## [TEXT SECTION]
========================================

India's poets have been among the finest writer of English prose earlier, Henry Derozio and Toru Dutt; more recently, Nissim Ezekiel, A.K. Ramanujan, Dom Moraes, and Adil Jussawalla. Writers of this kind, representing the 'common reader' tradition of unpretentious writing about literature and life, are something of a rarity in India. Arvind Krishna Mehrotra renowned poet, critic, translator, editor, and anthologist enriches an uncommon stream with this brilliant collection. The essays gathered here, rich in literary detail and accessible insight, were written over the past thirty years. Among them are Mehrotra's homage to his friend and fellow poet Arun Kolatkar; a perceptive appreciation of A.K. Ramanujan; a scathing scrutiny of R. Parthasarathy; a radical redefinition of the modern Indian poem; a literary-historical view of Kabir; and a wide-ranging introduction to the entire corpus of Indian writing in English from 1800 to the present.

 

Mehrotra, who has lived much of his life in Allahabad, writes also about the provincialization of India's middle-sized cities, the decimation of cultural heritage across urban north India, and the joys and pains of growing up in a small town where everyone knew everyone. Forthright in manner and co mopolitan in their references, Mehrotra's writings are an exceptional mix of the autobiographical and the literary, an antidote to the everyday annihilation of English prose by journalists at one end and literary critics at the other.

 

This is a book to be enjoyed, savoured, dipped into, and read again and again.

========================================

## [PROVIDED DATA]
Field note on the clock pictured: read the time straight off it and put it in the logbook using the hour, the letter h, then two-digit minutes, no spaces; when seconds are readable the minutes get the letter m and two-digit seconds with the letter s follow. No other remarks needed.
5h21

========================================

## [GOAL 1]
Duplicate the part of the book blurb starting with "Mehrotra, who has" and going on through "at the other.".
## [GOAL 2]
List the poets that the first sentence of the book blurb names as fine writers of English prose.
The material is not needed for anything here.

## [CORRECT ANSWER 1]
Mehrotra, who has lived much of his life in Allahabad, writes also about the provincialization of India's middle-sized cities, the decimation of cultural heritage across urban north India, and the joys and pains of growing up in a small town where everyone knew everyone. Forthright in manner and co mopolitan in their references, Mehrotra's writings are an exceptional mix of the autobiographical and the literary, an antidote to the everyday annihilation of English prose by journalists at one end and literary critics at the other.

## [CORRECT ANSWER 2]
Henry Derozio
Toru Dutt
Nissim Ezekiel
A.K. Ramanujan
Dom Moraes
Adil Jussawalla